Quote:
Here's what I'm trying to achieve:
Say I have a Chain of Book-stores, each store in a different country.
- Books from the Japanese store should be indexed on 2 machines, "japan1" and "japan2" (replicas, for load-balancing/failover)
- Books from the UK store should be indexed on 2 other machines, "uk1" and "uk2" (replicas again)
- etc...
With Hibernate Search 3.x the sharding implementation still expects that all shards "share" the same master, so if you need to use that version your options are:
A- Use two different Hibernate instances in the same application. In this case you can configure each one completely differently, and at application level you would have to code the access to a search on both. It's not very easy to send queries remotely, and then aggregate them back especially as relevance values might not be comparable, or you'll have to sort the potentially big results in memory. So in this case I'd recommend to map the other index locally too, in read-only mode, and have it replicated with some external script like rsync, or have them share the index using Infinispan (in memory sharing all indexes across all nodes).

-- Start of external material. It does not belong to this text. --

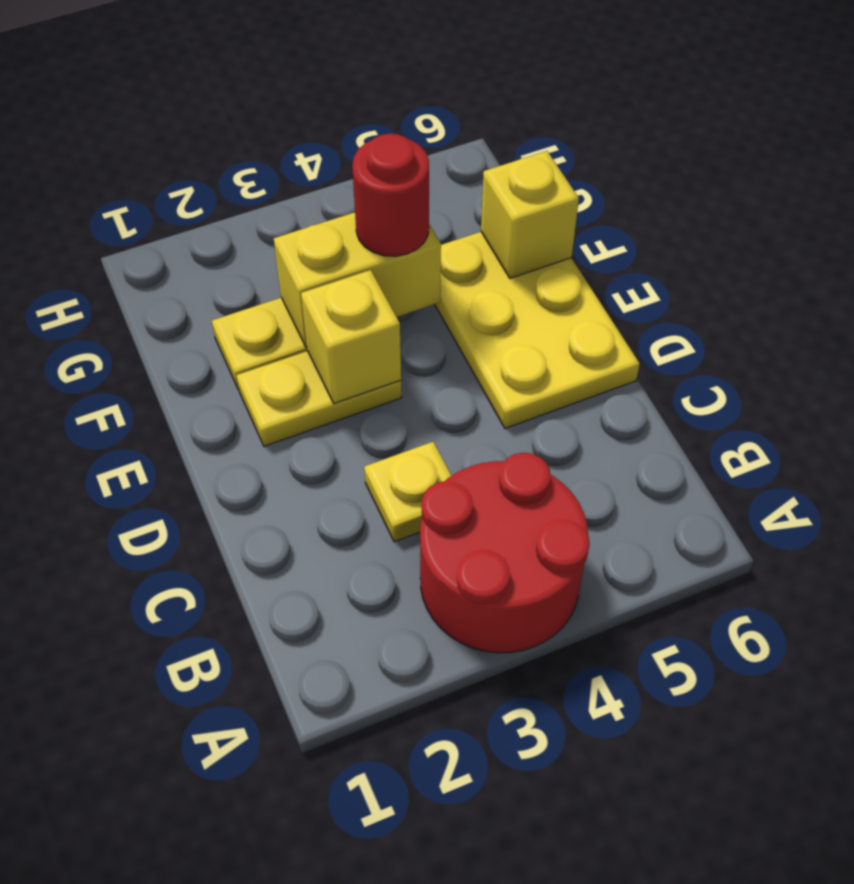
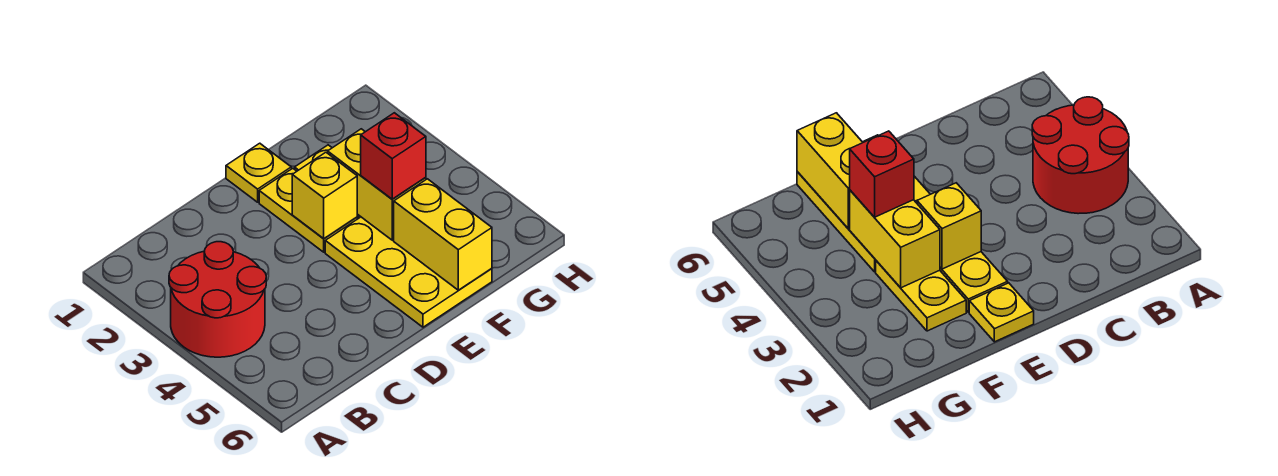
yellow plate C3 level 1 -> yellow plate E1 level 1
yellow plate D5:F6 level 1 -> yellow plate E4:F6 level 1
red round brick F4 level 3 -> red brick F4 level 3
yellow brick F6 level 2 -> yellow brick F5:F6 level 2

B- Use sharding, but the machines hosting japan1 and uk1 should be the same, and have a second machine hosting both uk2 and japan2. This solution is very simple but assumes performance of a single machine is enough to host both uk+japan applications.
Quote:
If I were to write it "from scratch" (without Hibernate Search), I'd probably:
- Setup a master/slave inside each country (e.g. "japan1" and "japan2" are master/slave, sharing a lucene index)

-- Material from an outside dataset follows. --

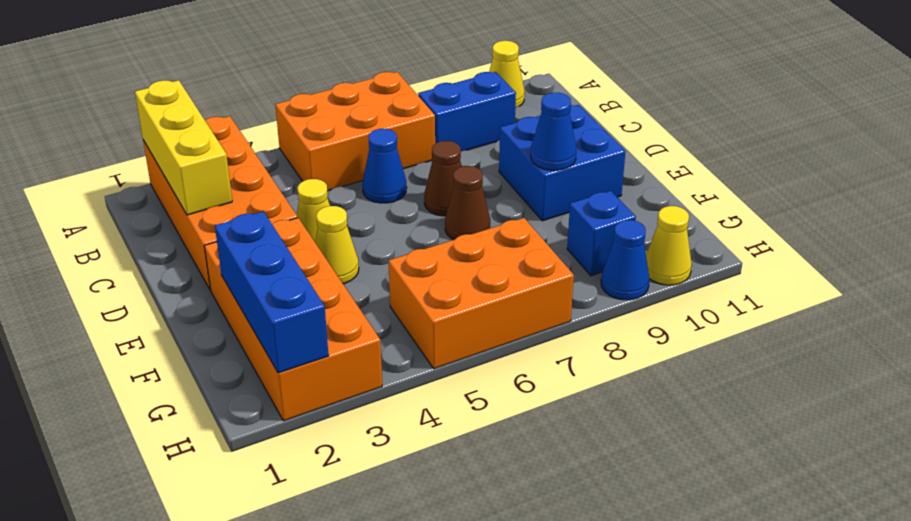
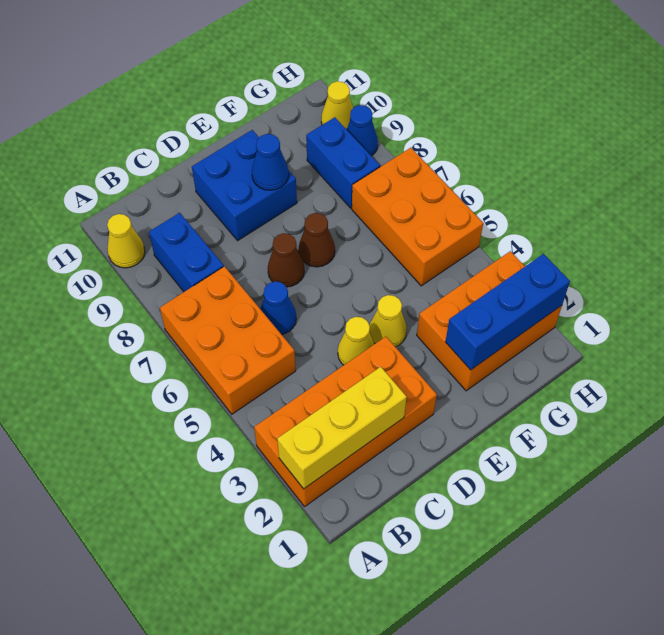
orange brick E2:H3 level 1 -> orange brick F2:H3 level 1
blue brick G9 level 1 -> blue brick G8:G9 level 1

- When indexing books, I'd update the correct index (on the correct machine) based on property Book.country
- When searching the entire chain, I'd have some "map/reduce"
With Hibernate Search 4 you can use a different master/slave configuration on each index, or even on each shard of an index. You would be able to search "the entire chain" using the standard API (no map/reduce is needed): just define the usual fulltext query and enable a ShardSensitiveOnlyFilter to select which indexes you want to be searched.